Last Summer I wrote a piece on the stewardship of ones kitchen. I shared a bit about how I really wasn’t into cleaning, but it was a lesson in care and really learning the ins and out of my kitchen.
It’s interesting and always sweet to me how lessons have a way of spiraling around and deepening to newer levels. Where my challenge use to be cleaning the kitchen, its now evolved into something very different.
Cleaning on its own is important to be sure, but now as I am cooking a couple if not 3 meals a day, I’m finding that like an artist, each meal needs to start with a clean palette. There is nothing worse then coming home from a tiring day of activities, knowing you have something great to cook, but oh wait… a massive pile of dishes needs to be washed and put away BEFORE you can even start making your meal.
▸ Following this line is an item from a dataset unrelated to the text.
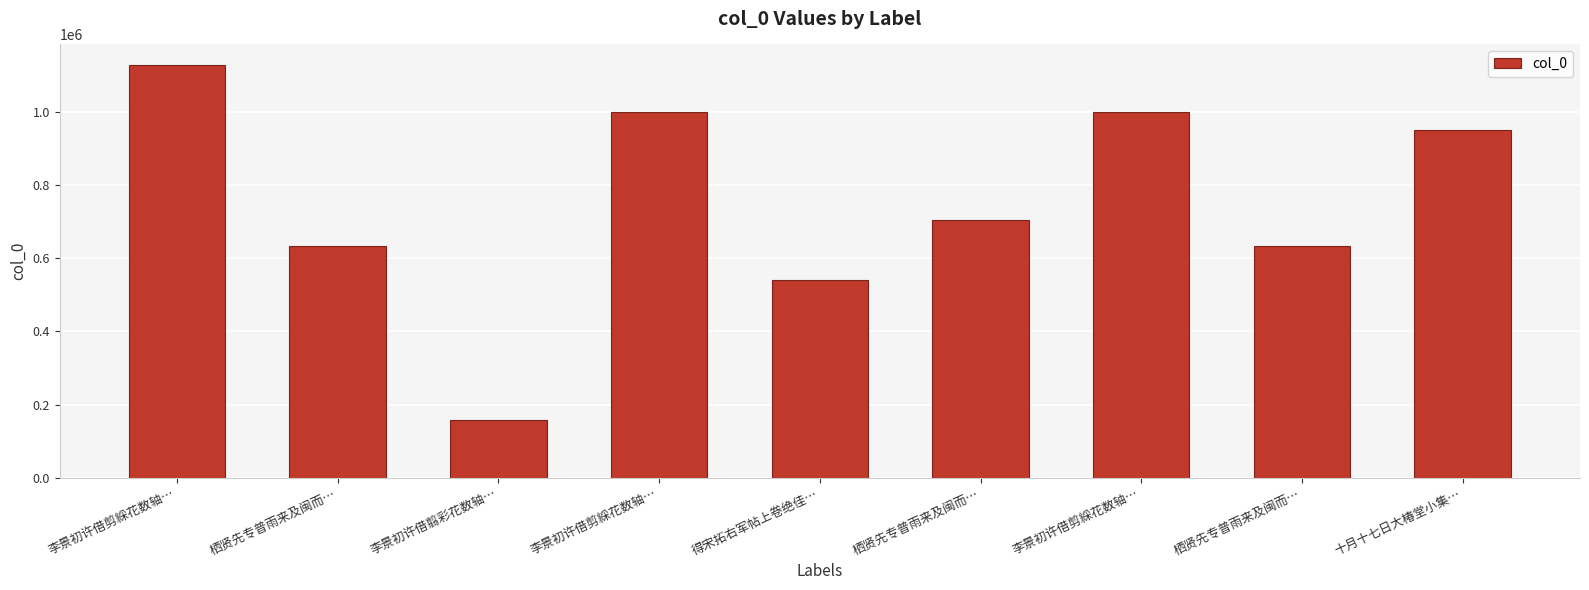

How many categories are shown in the chart?

9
It’s a matter of efficiency and supporting ourselves in really getting in there and cooking, even on the most busy or tiring days, but making sure that the kitchen is always cleaned up, and all things put away and ready to make the next meal. I want to walk in and pull out every single thing I need in less then 5 minutes and get started. The only way to do that is make sure that after every cooking session, every thing is left put away, cleaned, dried and put in its proper place.
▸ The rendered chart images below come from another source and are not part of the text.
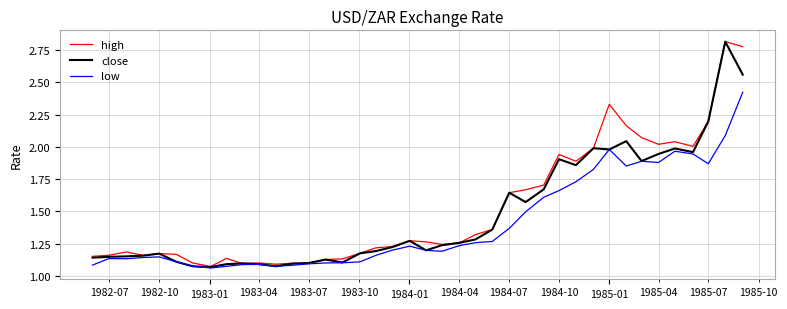

How many lines are shown in the chart?

3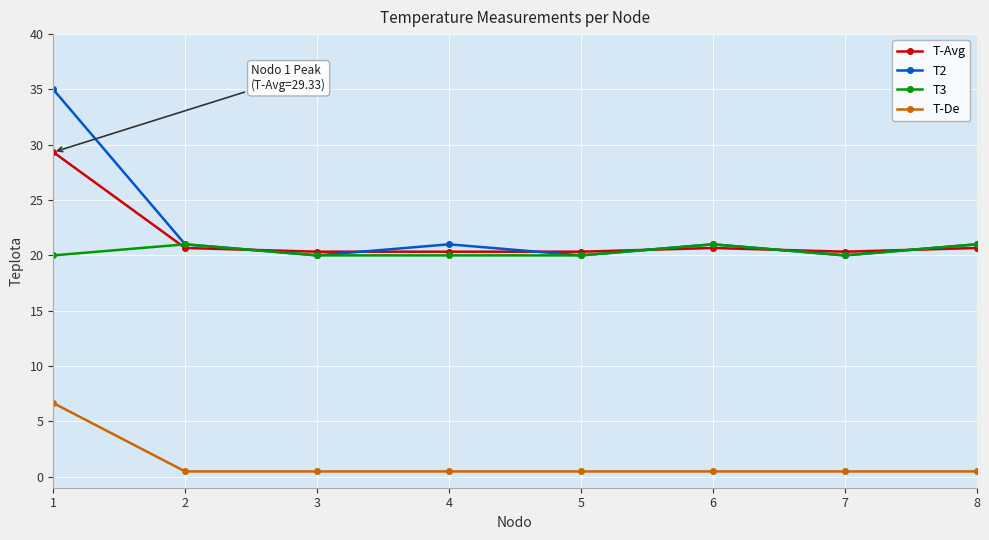

What is the sum of the T2 values at 3 and 1?

55.0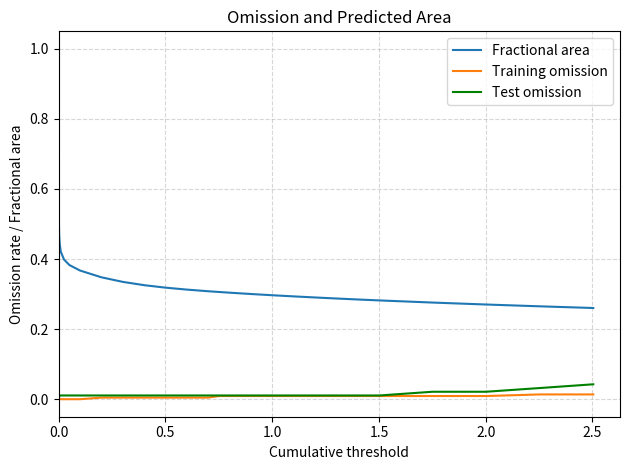

True or false: Training omission and Fractional area cross at least once.

False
It might sound very Martha Stewart of me, but I’m telling you, its made going into the kitchen to cook something when I’m a bit worn out, so much easier. And even when I’m not tired, the ability to walk into a tidy kitchen and just start creating off the bat is so lovely. Is it a bit more work on the back end? Maybe, but that’s OK. Its infinitely more rewarding to have a clean palette to work with when you first enter your cooking space.
So part of a solid food practice is: Keep your kitchen (palette) clean at all times. You never want to start a prepping a meal by having to clean up after the last one.
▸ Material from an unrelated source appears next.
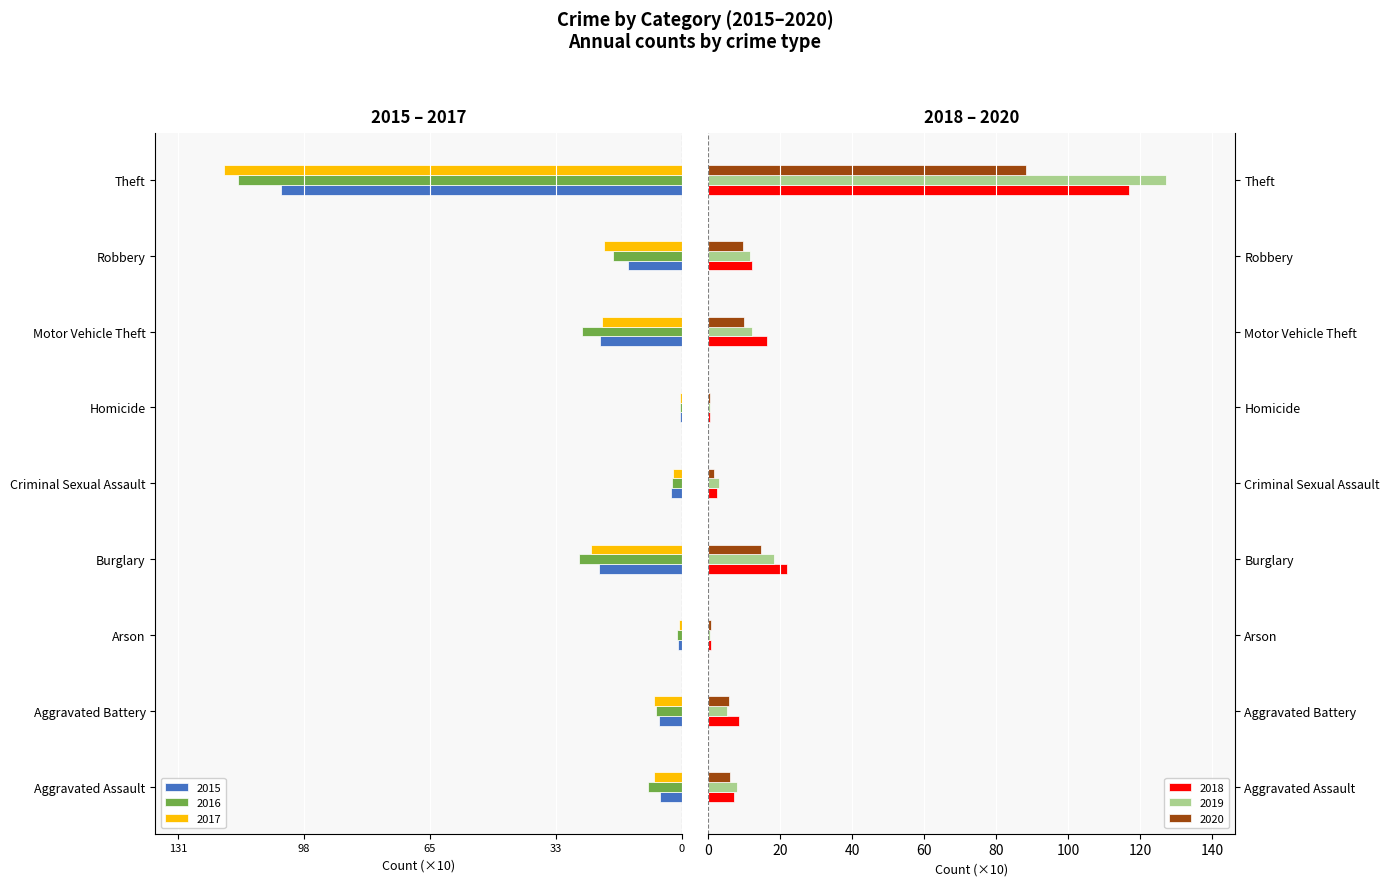

How many series are shown in this chart?

6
Now onto a little recipe! I found this on some magazine page I tore out of something a while back. It was easy and so delicious. Jon has been wanting us to have more potatoes as its something I tend not to cook often… for no reason at all really. What I loved most about this dish was the fact that I baked it in a cast iron skillet. I don’t get to use it that often and for some reason the whole thing felt rustic, hearty and very “I-live-in-the-country”.
Scalloped Potatoes Recipe
- 1 1/2 tbsp butter, cut into pieces, plus more for brushing
- 1/2 of garlic
- 2 lbs russet potatoes, peeled and sliced to 1/8 inch thick
- Sea salt and freshly ground pepper
- 1 1/4 cups of vegetable broth
- 1/2 cup of organic rice milk
- 1/4 tsp freshly grated nutmeg
- 4 fresh bay leaves (or 2 dry)
- 1/3 cup grated gruyere cheese
1. Preheat oven at 425 degrees.
2. Brush large oven safe skillet with cut garlic and then rub the skillet with butter. Cast iron preferable.
3. Heat skillet on stove over medium-high heat.
4. Add half of the potatoes, sprinkle with 3/4 tsp of salt, and pepper to taste, then arrange the remaining potatoes on top. Sprinkle those with the another 3/4 tsp of salt and pepper to taste.
5. Pur the broth and milk over the potatoes, then add the nutmeg and bay leaves. Simmer for 5 minutes.
6. Dot the potatoes with the cut up butter and sprinkle the gruyere over the potatoes.
7. Take off the heat and place in oven. Bake until golden, which should be about 25 minutes. Oven temperatures vary so take a peak at 20 minutes and adjust times if needed.
8. Let rest for 5-10 minutes once out of the oven and pull out bay leaves before serving.
Serves 6-8 people and is great the next morning with some fluffy scrambled eggs. I served these with a light butter leaf lettuce salad dressed with lemon and oil, and a light and delicious herbed mahi fillet.